The Wait
directed by Emil Langballe and Andrea Storm Henriksen, Denmark 2016, 59'
Rokhsar lives in Denmark with her parents and five siblings. She goes to school, is an excellent soccer player, smiles often and, at first glance, the only thing that distinguishes her from her friends is her darker complexion. The fact is, however, that she is living her life in the shadow of dramatic memories and growing uncertainty. At the age of 10, she escaped from Afghanistan with her parents and siblings the day after her oldest brother was murdered. Over the next four years, her family was refused asylum despite the fact that returning to Afghanistan means certain death for them. Since Rokhsar was the fastest to integrate and learn Danish, she is the one who maintains contact with officials and lawyers, she reads and explains to her family the letters announcing their deportation, she is the one that ensures that her parents are able to communicate with the authorities.
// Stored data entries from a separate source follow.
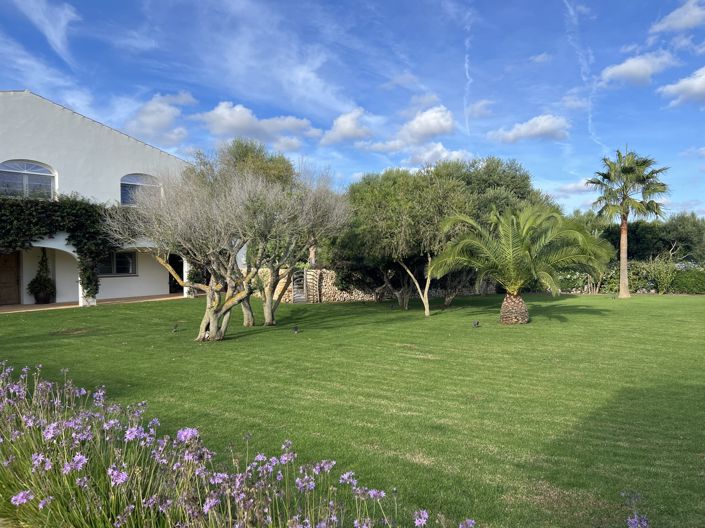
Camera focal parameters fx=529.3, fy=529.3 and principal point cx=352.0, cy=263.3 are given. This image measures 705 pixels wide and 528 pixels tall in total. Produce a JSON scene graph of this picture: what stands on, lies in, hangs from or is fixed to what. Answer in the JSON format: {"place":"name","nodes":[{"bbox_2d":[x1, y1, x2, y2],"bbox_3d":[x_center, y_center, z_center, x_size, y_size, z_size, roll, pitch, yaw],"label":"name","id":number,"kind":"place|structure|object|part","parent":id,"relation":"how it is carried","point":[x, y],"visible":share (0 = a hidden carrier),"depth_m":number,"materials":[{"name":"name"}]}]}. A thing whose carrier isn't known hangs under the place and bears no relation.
{"place":"outdoors","nodes":[
{"label":"outdoors","id":0,"kind":"place"},
{"bbox_2d":[10,0,79,58],"label":"cloud","id":1,"kind":"structure","parent":0,"point":[63,22],"materials":[{"name":"white"}]},
{"bbox_2d":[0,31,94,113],"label":"cloud","id":2,"kind":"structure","parent":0,"point":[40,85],"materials":[{"name":"white"}]},
{"bbox_2d":[0,293,189,312],"label":"patio","id":3,"kind":"structure","parent":0,"point":[35,306],"materials":[{"name":"beige"}]},
{"bbox_2d":[27,248,55,303],"bbox_3d":[-12.102,0.469,20.697,1.051,2.201,1.071,-1,2,-7],"label":"potted plant","id":4,"kind":"object","parent":3,"relation":"on","point":[41,264],"visible":0.94,"depth_m":20.52,"materials":[{"name":"green plant"}]},
{"bbox_2d":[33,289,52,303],"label":"plant pot","id":5,"kind":"object","parent":3,"relation":"on","point":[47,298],"visible":0.76,"depth_m":21.24,"materials":[{"name":"ceramic"}]},
{"bbox_2d":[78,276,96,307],"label":"column","id":6,"kind":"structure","parent":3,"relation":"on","point":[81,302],"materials":[{"name":"white paint"}]},
{"bbox_2d":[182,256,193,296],"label":"column","id":7,"kind":"structure","parent":3,"relation":"on","point":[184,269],"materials":[{"name":"white paint"}]},
{"bbox_2d":[0,91,214,308],"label":"white building","id":8,"kind":"structure","parent":0,"point":[111,141],"depth_m":21.66,"materials":[{"name":"white paint"}]},
{"bbox_2d":[0,251,20,305],"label":"wooden door","id":9,"kind":"structure","parent":8,"relation":"in","point":[16,283],"depth_m":20.58,"materials":[{"name":"brown wood"}]},
{"bbox_2d":[0,159,55,199],"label":"arched window","id":10,"kind":"structure","parent":8,"relation":"in","point":[43,173],"depth_m":19.95,"materials":[{"name":"glass"}]},
{"bbox_2d":[0,195,129,298],"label":"climbing ivy","id":11,"kind":"object","parent":8,"relation":"attached to","point":[44,210],"visible":0.77,"depth_m":19.43,"materials":[{"name":"green plant"}]},
{"bbox_2d":[98,251,136,276],"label":"window","id":12,"kind":"structure","parent":8,"relation":"in","point":[124,269],"depth_m":22.54,"materials":[{"name":"glass"}]},
{"bbox_2d":[120,173,160,205],"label":"arched window","id":13,"kind":"structure","parent":8,"relation":"in","point":[153,185],"depth_m":22.66,"materials":[{"name":"glass"}]},
{"bbox_2d":[167,253,183,292],"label":"doorway","id":14,"kind":"structure","parent":8,"relation":"in","point":[170,274],"depth_m":26.13,"materials":[{"name":"black"}]},
{"bbox_2d":[124,91,196,145],"label":"cloud","id":15,"kind":"structure","parent":0,"point":[152,120],"materials":[{"name":"white"}]},
{"bbox_2d":[193,101,318,148],"label":"cloud","id":16,"kind":"structure","parent":0,"point":[244,126],"materials":[{"name":"white"}]},
{"bbox_2d":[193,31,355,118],"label":"cloud","id":17,"kind":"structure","parent":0,"point":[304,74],"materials":[{"name":"white"}]},
{"bbox_2d":[250,267,381,302],"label":"stone wall","id":18,"kind":"structure","parent":0,"point":[345,295],"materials":[{"name":"stone"}]},
{"bbox_2d":[291,268,307,302],"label":"gate","id":19,"kind":"structure","parent":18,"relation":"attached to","point":[297,298],"depth_m":21.59,"materials":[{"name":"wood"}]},
{"bbox_2d":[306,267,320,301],"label":"gate","id":20,"kind":"structure","parent":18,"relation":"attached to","point":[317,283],"depth_m":21.62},
{"bbox_2d":[318,107,375,145],"label":"cloud","id":21,"kind":"structure","parent":0,"point":[349,126],"materials":[{"name":"white"}]},
{"bbox_2d":[0,0,704,221],"label":"sky","id":22,"kind":"structure","parent":0,"point":[672,18],"materials":[{"name":"blue"}]},
{"bbox_2d":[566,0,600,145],"label":"contrail","id":23,"kind":"object","parent":22,"relation":"in","point":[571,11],"visible":0.9,"materials":[{"name":"white"}]},
{"bbox_2d":[0,292,704,527],"label":"lawn","id":24,"kind":"structure","parent":0,"point":[659,303],"materials":[{"name":"green plant"}]},
{"bbox_2d":[171,323,178,332],"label":"spotlight","id":25,"kind":"object","parent":24,"relation":"on","point":[174,327],"visible":0.99,"depth_m":13.45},
{"bbox_2d":[110,158,279,339],"bbox_3d":[-3.496,-0.349,12.173,3.929,4.222,3.857,0,2,27],"label":"bare tree","id":26,"kind":"object","parent":24,"relation":"on","point":[215,324],"visible":0.98,"depth_m":11.85,"materials":[{"name":"plant"}]},
{"label":"trunks","id":27,"kind":"part","parent":26,"relation":"part of","materials":[{"name":"grey wood"}]},
{"bbox_2d":[0,360,491,527],"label":"flower bed","id":28,"kind":"object","parent":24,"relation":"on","point":[79,457],"visible":0.98,"depth_m":3.01,"materials":[{"name":"plant"}]},
{"bbox_2d":[239,161,350,324],"bbox_3d":[-1.961,-0.605,14.830,3.736,4.623,3.813,-1,2,-7],"label":"bare tree","id":29,"kind":"object","parent":24,"relation":"on","point":[308,225],"visible":0.88,"depth_m":14.61,"materials":[{"name":"plant"}]},
{"bbox_2d":[292,325,299,332],"bbox_3d":[-1.408,1.630,13.081,0.197,0.223,0.195,0,2,24],"label":"spotlight","id":30,"kind":"object","parent":24,"relation":"on","point":[297,329],"visible":0.99,"depth_m":13.04,"materials":[{"name":"black"}]},
{"bbox_2d":[336,165,469,312],"bbox_3d":[1.675,-0.833,17.858,4.735,4.988,4.644,-1,2,-7],"label":"tree","id":31,"kind":"object","parent":24,"relation":"on","point":[390,204],"visible":0.87,"depth_m":16.99,"materials":[{"name":"green plant"}]},
{"bbox_2d":[472,320,479,327],"bbox_3d":[3.226,1.586,13.876,0.238,0.231,0.193,-1,2,-28],"label":"spotlight","id":32,"kind":"object","parent":24,"relation":"on","point":[476,323],"visible":0.98,"depth_m":13.83,"materials":[{"name":"black"}]},
{"bbox_2d":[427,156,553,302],"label":"tree","id":33,"kind":"object","parent":24,"relation":"on","point":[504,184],"visible":0.47,"depth_m":18.79,"materials":[{"name":"green plant"}]},
{"bbox_2d":[430,202,610,322],"bbox_3d":[4.452,-0.027,14.353,4.597,3.427,4.499,0,2,3],"label":"palm tree","id":34,"kind":"object","parent":24,"relation":"on","point":[508,256],"visible":0.99,"depth_m":13.90,"materials":[{"name":"plant"}]},
{"label":"palm trunk","id":35,"kind":"part","parent":34,"relation":"part of","materials":[{"name":"brown wood"}]},
{"bbox_2d":[586,147,669,298],"bbox_3d":[12.156,-1.863,23.543,3.325,6.744,3.296,-1,2,-7],"label":"palm tree","id":36,"kind":"object","parent":24,"relation":"on","point":[622,235],"visible":0.99,"depth_m":23.26,"materials":[{"name":"plant"}]},
{"label":"palm trunk","id":37,"kind":"part","parent":36,"relation":"part of","materials":[{"name":"brown wood"}]},
{"bbox_2d":[553,260,704,293],"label":"hedge","id":38,"kind":"object","parent":24,"relation":"on","point":[691,290],"visible":0.55,"depth_m":26.00,"materials":[{"name":"green plant"}]},
{"bbox_2d":[622,492,649,527],"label":"purple flower","id":39,"kind":"object","parent":24,"relation":"on","point":[635,519],"visible":0.98,"depth_m":2.84,"materials":[{"name":"purple plant"}]},
{"bbox_2d":[641,254,678,293],"bbox_3d":[14.754,0.521,25.427,1.901,2.138,1.873,-1,2,-26],"label":"shrub","id":40,"kind":"object","parent":24,"relation":"on","point":[661,277],"visible":0.92,"depth_m":25.18,"materials":[{"name":"green plant"}]},
{"bbox_2d":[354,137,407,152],"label":"cloud","id":41,"kind":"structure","parent":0,"point":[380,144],"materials":[{"name":"white"}]},
{"bbox_2d":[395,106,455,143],"label":"cloud","id":42,"kind":"structure","parent":0,"point":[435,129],"materials":[{"name":"white"}]},
{"bbox_2d":[406,143,472,166],"label":"cloud","id":43,"kind":"structure","parent":0,"point":[445,154],"materials":[{"name":"white"}]},
{"bbox_2d":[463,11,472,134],"label":"contrail","id":44,"kind":"structure","parent":0,"point":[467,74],"materials":[{"name":"white"}]},
{"bbox_2d":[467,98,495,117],"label":"cloud","id":45,"kind":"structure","parent":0,"point":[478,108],"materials":[{"name":"white"}]},
{"bbox_2d":[488,114,570,143],"label":"cloud","id":46,"kind":"structure","parent":0,"point":[543,126],"materials":[{"name":"white"}]},
{"bbox_2d":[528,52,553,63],"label":"cloud","id":47,"kind":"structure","parent":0,"point":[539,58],"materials":[{"name":"white"}]},
{"bbox_2d":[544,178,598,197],"label":"cloud","id":48,"kind":"structure","parent":0,"point":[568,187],"materials":[{"name":"white"}]},
{"bbox_2d":[599,50,677,87],"label":"cloud","id":49,"kind":"structure","parent":0,"point":[621,71],"materials":[{"name":"white"}]},
{"bbox_2d":[650,0,704,33],"label":"cloud","id":50,"kind":"structure","parent":0,"point":[692,22],"materials":[{"name":"white"}]},
{"bbox_2d":[659,65,704,108],"label":"cloud","id":51,"kind":"structure","parent":0,"point":[702,77],"materials":[{"name":"white"}]},
{"bbox_2d":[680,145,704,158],"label":"cloud","id":52,"kind":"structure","parent":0,"point":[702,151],"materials":[{"name":"white"}]},
{"label":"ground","id":53,"kind":"structure","parent":0},
{"bbox_2d":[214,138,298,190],"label":"tree","id":54,"kind":"object","parent":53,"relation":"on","point":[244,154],"visible":0.37,"depth_m":22.18,"materials":[{"name":"green plant"}]},
{"bbox_2d":[581,213,704,263],"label":"trees","id":55,"kind":"object","parent":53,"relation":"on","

When it turns out that the last resort for the family is to seek asylum for the good of the child, for Rokhsar herself, the responsibility and psychological burden start to be unbearable for her. Emil Langballe's documentary debut shows how lengthy procedures are devastating the lives of people who have fled their homeland in order to save their lives. The director manages to subtly show the complex world of the Afghan family and, at the same time, to talk about the life of a child who is the victim first of political conflict and then of the machinery of bureaucracy.